Analytic Incremental Learning For Sound Source Localization With Imbalance Rectification
This addresses real-world deployment issues in sound source localization for applications like robotics or audio processing, though it appears incremental as it builds on existing SSL methods with specific enhancements.
The paper tackles the problem of sound source localization struggling in real-world deployment due to dual imbalance challenges (intra-task and inter-task), which cause catastrophic forgetting and degrade accuracy. The proposed unified framework with GCC-PHAT-based data augmentation and Analytic dynamic imbalance rectifier achieves state-of-the-art results on the SSLR benchmark with 89.0% accuracy, 5.3° mean absolute error, and 1.6 backward transfer.
Sound source localization (SSL) demonstrates remarkable results in controlled settings but struggles in real-world deployment due to dual imbalance challenges: intra-task imbalance arising from long-tailed direction-of-arrival (DoA) distributions, and inter-task imbalance induced by cross-task skews and overlaps.
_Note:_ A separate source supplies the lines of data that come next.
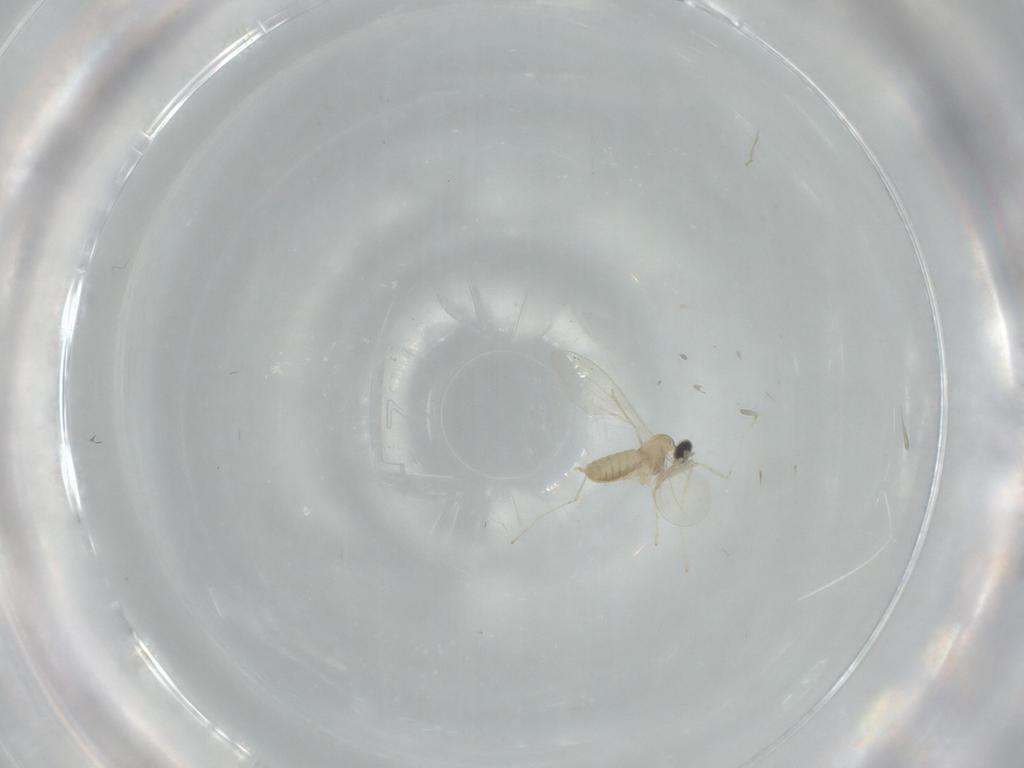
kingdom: Animalia
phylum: Arthropoda
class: Insecta
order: Diptera
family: Cecidomyiidae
These often lead to catastrophic forgetting, significantly degrading the localization accuracy. To mitigate these issues, we propose a unified framework with two key innovations. Specifically, we design a GCC-PHAT-based data augmentation (GDA) method that leverages peak characteristics to alleviate intra-task distribution skews. We also propose an Analytic dynamic imbalance rectifier (ADIR) with task-adaption regularization, which enables analytic updates that adapt to inter-task dynamics. On the SSLR benchmark, our proposal achieves state-of-the-art (SoTA) results of 89.0% accuracy, 5.3° mean absolute error, and 1.6 backward transfer, demonstrating robustness to evolving imbalances without exemplar storage.